**What to produce**
Substitute "scaffold" for "gallows" and write out everything from "By Scott Ross" down to "they usually hang." in the essay on John Huston's films.

======== Supplied passage ========

By Scott Ross
Late in John Huston’s just about perfect adaptation of The Maltese Falcon Humphrey Bogart’s Sam Spade tells his unreliable paramour Brigid O’Shaughnessy (Mary Astor) that they have to get their stories straight for the police who will arrive within minutes. In Spade’s memorable phrase, “We’re both of us sitting under the gallows!” Huston in his memoirs maintains that he saw no particular continuity of style in his work — an unconscious echo of Andrew Sarris’ typically rash condemnation of him — and while this may be true on a purely technical level, yet Huston had a theme peculiar to him and to which he returned again and again in the screenplays he adapted from the novels of others: What I think of as group excursions toward failure. In picture after picture Huston’s characters are sitting under the gallows… and, one way or another, they usually hang.
Sometimes the “group” is two people (Prizzi’s Honor) and occasionally the failure falls on a solitary figure only (Moulin Rouge, The Life and Times of Judge Roy Bean, Under the Volcano, Wise Blood, The Dead). But in nearly every movie John Huston directed, whether he wrote (or co-authored) the screenplay, and whether the tone is dramatic, comic, serio-comic or satirical, his protagonists do not succeed. It is a motif as obvious, and as pervasive, as those of disguise and deception in Billy Wilder’s movies, or loneliness and loss of innocence in Orson Welles’. Only when the movie is a romantic adventure (The African Queen and Heaven Knows, Mr. Allison), a “biopic” (Freud), an adaptation of a play (Key Largo, The Night of the Iguana) or a fantasy of one sort or another (Victory, Annie) do the central characters succeed… and even then, their triumph is usually muted and may even seem like punishment. Does Richard Burton’s Reverend Shannon look overjoyed at the end of Iguana when he says he may have some trouble “getting back up the hill” and Ava Gardner’s Maxine ripostes, “I’ll get you back up, baby. I’ll always get you back up”? Huston famously argued with Tennessee Williams over Maxine during the shooting of the picture; the playwright saw her as a spider, and she is. Shannon is her fly, and he knows it. But then, the director regarded Williams’ attitude as a misogynist/homosexual response to an earthy, sensual heterosexual woman. That Williams was forever wedded to the many sympathetic portraits of women in his work (including, along with the neurotic, some notably erotic ones) and that Huston’s own misogyny is legend, puts paid to the argument between them.*
While one would have to be a trained psychologist perhaps to comprehend what in Huston’s weird mind drew him to his principal theme, or identified it as important — perhaps, as with his colleague and friend Orson Welles it was disappointment at finding himself a mediocre painter — one has only to think of the prospectors of The Treasure of the Sierra Madre; the criminals in The Asphalt Jungle (co-written with Ben Maddow); the adventurers and criminals in Beat the Devil (Huston with Truman Capote); the mariners of Moby-Dick (Huston with Ray Bradbury); The Misfits (Arthur Miller); the spies of The Kremlin Letter; and the hopeful imperialist duo in The Man Who Would Be King (both by Huston with his associate Gladys Hill), to see the pattern.

======== Record excerpts ========

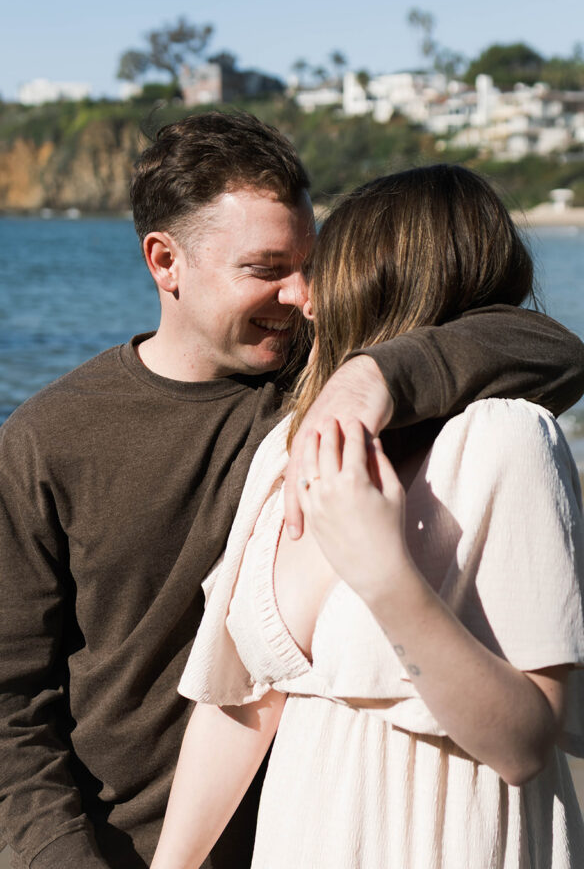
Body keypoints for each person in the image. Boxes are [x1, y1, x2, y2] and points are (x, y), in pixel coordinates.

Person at [0, 115, 582, 869]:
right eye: (266, 266)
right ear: (165, 261)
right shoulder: (50, 437)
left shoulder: (316, 389)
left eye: (311, 263)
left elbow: (547, 346)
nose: (303, 294)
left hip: (312, 832)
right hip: (128, 846)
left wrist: (375, 376)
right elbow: (11, 697)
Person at [153, 164, 584, 869]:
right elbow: (243, 703)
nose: (298, 296)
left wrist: (386, 576)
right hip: (304, 837)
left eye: (323, 270)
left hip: (446, 842)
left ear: (385, 282)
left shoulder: (505, 440)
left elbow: (525, 745)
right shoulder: (291, 446)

========

**Solution to the problem**
By Scott Ross
Late in John Huston’s just about perfect adaptation of The Maltese Falcon Humphrey Bogart’s Sam Spade tells his unreliable paramour Brigid O’Shaughnessy (Mary Astor) that they have to get their stories straight for the police who will arrive within minutes. In Spade’s memorable phrase, “We’re both of us sitting under the scaffold!” Huston in his memoirs maintains that he saw no particular continuity of style in his work — an unconscious echo of Andrew Sarris’ typically rash condemnation of him — and while this may be true on a purely technical level, yet Huston had a theme peculiar to him and to which he returned again and again in the screenplays he adapted from the novels of others: What I think of as group excursions toward failure. In picture after picture Huston’s characters are sitting under the scaffold… and, one way or another, they usually hang.